• **Exercise prompt**:
Set down exactly the lines below, starting at the one that contains "51, 296, 230)" and ending at the one that contains "Bedside chest radiograph", with both of those lines included and nothing else.
[Start of section]
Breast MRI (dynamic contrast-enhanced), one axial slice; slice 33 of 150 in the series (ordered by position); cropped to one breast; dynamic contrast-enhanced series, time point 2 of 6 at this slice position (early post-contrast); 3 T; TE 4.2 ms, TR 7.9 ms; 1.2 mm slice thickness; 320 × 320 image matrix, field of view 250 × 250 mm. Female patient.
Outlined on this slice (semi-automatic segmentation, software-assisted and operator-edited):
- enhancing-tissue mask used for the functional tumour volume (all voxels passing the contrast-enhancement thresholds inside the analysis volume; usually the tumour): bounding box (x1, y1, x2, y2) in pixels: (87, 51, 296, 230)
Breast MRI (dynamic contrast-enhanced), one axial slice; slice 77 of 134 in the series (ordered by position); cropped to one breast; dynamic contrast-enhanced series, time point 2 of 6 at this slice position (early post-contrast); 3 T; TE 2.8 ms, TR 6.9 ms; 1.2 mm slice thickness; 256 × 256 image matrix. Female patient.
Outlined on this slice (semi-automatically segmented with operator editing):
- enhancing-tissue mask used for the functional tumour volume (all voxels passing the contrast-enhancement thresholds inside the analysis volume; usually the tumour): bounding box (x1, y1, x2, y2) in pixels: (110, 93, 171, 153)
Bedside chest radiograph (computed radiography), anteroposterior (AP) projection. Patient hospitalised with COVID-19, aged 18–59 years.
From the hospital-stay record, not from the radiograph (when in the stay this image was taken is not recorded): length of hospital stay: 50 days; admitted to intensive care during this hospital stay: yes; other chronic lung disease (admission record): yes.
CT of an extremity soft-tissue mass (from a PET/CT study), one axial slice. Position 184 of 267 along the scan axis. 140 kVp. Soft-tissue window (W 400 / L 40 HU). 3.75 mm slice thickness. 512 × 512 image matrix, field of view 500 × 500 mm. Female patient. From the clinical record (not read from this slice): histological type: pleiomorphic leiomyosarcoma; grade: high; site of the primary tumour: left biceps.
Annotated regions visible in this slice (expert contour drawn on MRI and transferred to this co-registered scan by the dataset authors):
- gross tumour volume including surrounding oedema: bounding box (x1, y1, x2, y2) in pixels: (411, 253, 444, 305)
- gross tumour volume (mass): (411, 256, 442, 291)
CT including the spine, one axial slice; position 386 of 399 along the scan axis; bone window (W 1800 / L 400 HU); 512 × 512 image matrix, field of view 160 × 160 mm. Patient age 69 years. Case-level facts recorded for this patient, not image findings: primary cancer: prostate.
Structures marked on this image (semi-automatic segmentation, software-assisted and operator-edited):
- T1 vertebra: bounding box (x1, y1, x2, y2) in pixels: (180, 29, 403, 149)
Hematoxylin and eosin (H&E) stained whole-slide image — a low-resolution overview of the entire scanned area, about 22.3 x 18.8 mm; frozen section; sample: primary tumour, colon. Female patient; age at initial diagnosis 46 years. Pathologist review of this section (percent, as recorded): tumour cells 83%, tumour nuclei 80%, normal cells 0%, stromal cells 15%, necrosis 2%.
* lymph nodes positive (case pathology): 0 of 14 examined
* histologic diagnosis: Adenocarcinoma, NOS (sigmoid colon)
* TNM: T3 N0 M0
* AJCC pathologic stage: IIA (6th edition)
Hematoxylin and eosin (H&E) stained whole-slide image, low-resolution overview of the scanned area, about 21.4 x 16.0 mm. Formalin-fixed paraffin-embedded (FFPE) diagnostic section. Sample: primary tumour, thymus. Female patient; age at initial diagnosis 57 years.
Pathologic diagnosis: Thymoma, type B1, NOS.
[End of section]
• **Response area**:
- enhancing-tissue mask used for the functional tumour volume (all voxels passing the contrast-enhancement thresholds inside the analysis volume; usually the tumour): bounding box (x1, y1, x2, y2) in pixels: (87, 51, 296, 230)
Breast MRI (dynamic contrast-enhanced), one axial slice; slice 77 of 134 in the series (ordered by position); cropped to one breast; dynamic contrast-enhanced series, time point 2 of 6 at this slice position (early post-contrast); 3 T; TE 2.8 ms, TR 6.9 ms; 1.2 mm slice thickness; 256 × 256 image matrix. Female patient.
Outlined on this slice (semi-automatically segmented with operator editing):
- enhancing-tissue mask used for the functional tumour volume (all voxels passing the contrast-enhancement thresholds inside the analysis volume; usually the tumour): bounding box (x1, y1, x2, y2) in pixels: (110, 93, 171, 153)
Bedside chest radiograph (computed radiography), anteroposterior (AP) projection. Patient hospitalised with COVID-19, aged 18–59 years.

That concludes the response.